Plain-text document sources

####################

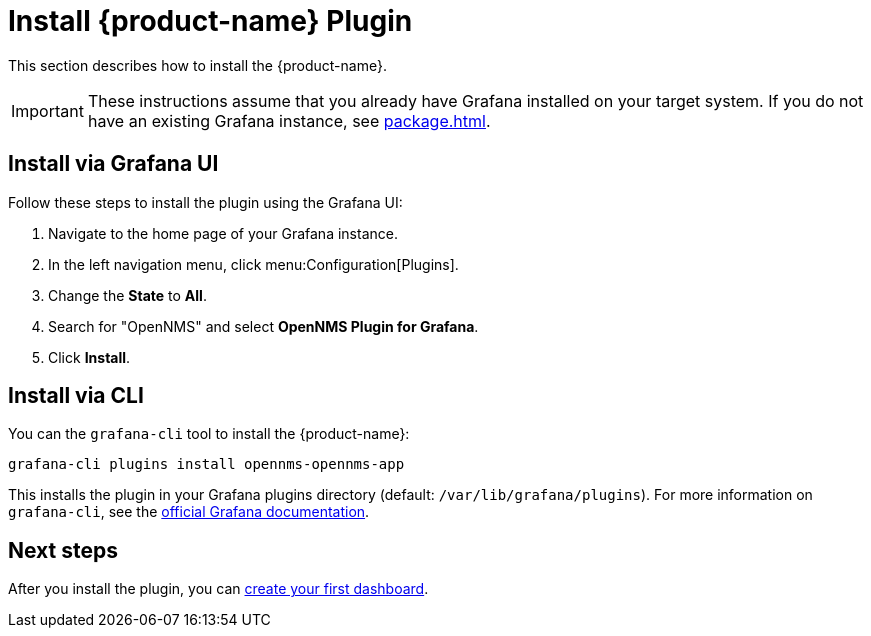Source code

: 
= Install {product-name} Plugin
:description: Learn how to install the {product-name} via the UI and via a command line interface.

This section describes how to install the {product-name}.

IMPORTANT: These instructions assume that you already have Grafana installed on your target system.
If you do not have an existing Grafana instance, see xref:package.adoc[].

== Install via Grafana UI

Follow these steps to install the plugin using the Grafana UI:

. Navigate to the home page of your Grafana instance.
. In the left navigation menu, click menu:Configuration[Plugins].
. Change the *State* to *All*.
. Search for "OpenNMS" and select *OpenNMS Plugin for Grafana*.
. Click *Install*.

== Install via CLI

You can the `grafana-cli` tool to install the {product-name}:

[source, shell]
grafana-cli plugins install opennms-opennms-app

This installs the plugin in your Grafana plugins directory (default: `/var/lib/grafana/plugins`).
For more information on `grafana-cli`, see the http://docs.grafana.org/plugins/installation/[official Grafana documentation].

== Next steps

After you install the plugin, you can xref:getting_started:index.adoc[create your first dashboard].
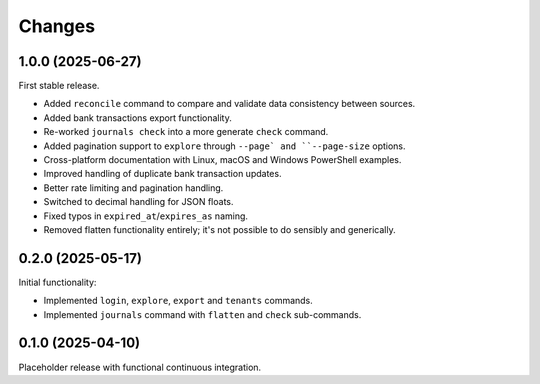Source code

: Changes
=======

1.0.0 (2025-06-27)
------------------

First stable release.

- Added ``reconcile`` command to compare and validate data consistency between sources.
- Added bank transactions export functionality.
- Re-worked ``journals check`` into a more generate ``check`` command.
- Added pagination support to ``explore`` through ``--page` and ``--page-size`` options.
- Cross-platform documentation with Linux, macOS and Windows PowerShell examples.
- Improved handling of duplicate bank transaction updates.
- Better rate limiting and pagination handling.
- Switched to decimal handling for JSON floats.
- Fixed typos in ``expired_at``/``expires_as`` naming.
- Removed flatten functionality entirely; it's not possible to do sensibly and generically.

0.2.0 (2025-05-17)
------------------

Initial functionality:

- Implemented ``login``, ``explore``, ``export`` and ``tenants`` commands.
- Implemented ``journals`` command with ``flatten`` and ``check`` sub-commands.

0.1.0 (2025-04-10)
------------------

Placeholder release with functional continuous integration.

####################

Task item — Copy word for word the span of the records above that begins at the line with "For more information" and ends at the line with "into a more", including those two lines but not the pictures.

Result for this task —
For more information on `grafana-cli`, see the http://docs.grafana.org/plugins/installation/[official Grafana documentation].

== Next steps

After you install the plugin, you can xref:getting_started:index.adoc[create your first dashboard].
Source code

: Changes
=======

1.0.0 (2025-06-27)
------------------

First stable release.

- Added ``reconcile`` command to compare and validate data consistency between sources.
- Added bank transactions export functionality.
- Re-worked ``journals check`` into a more generate ``check`` command.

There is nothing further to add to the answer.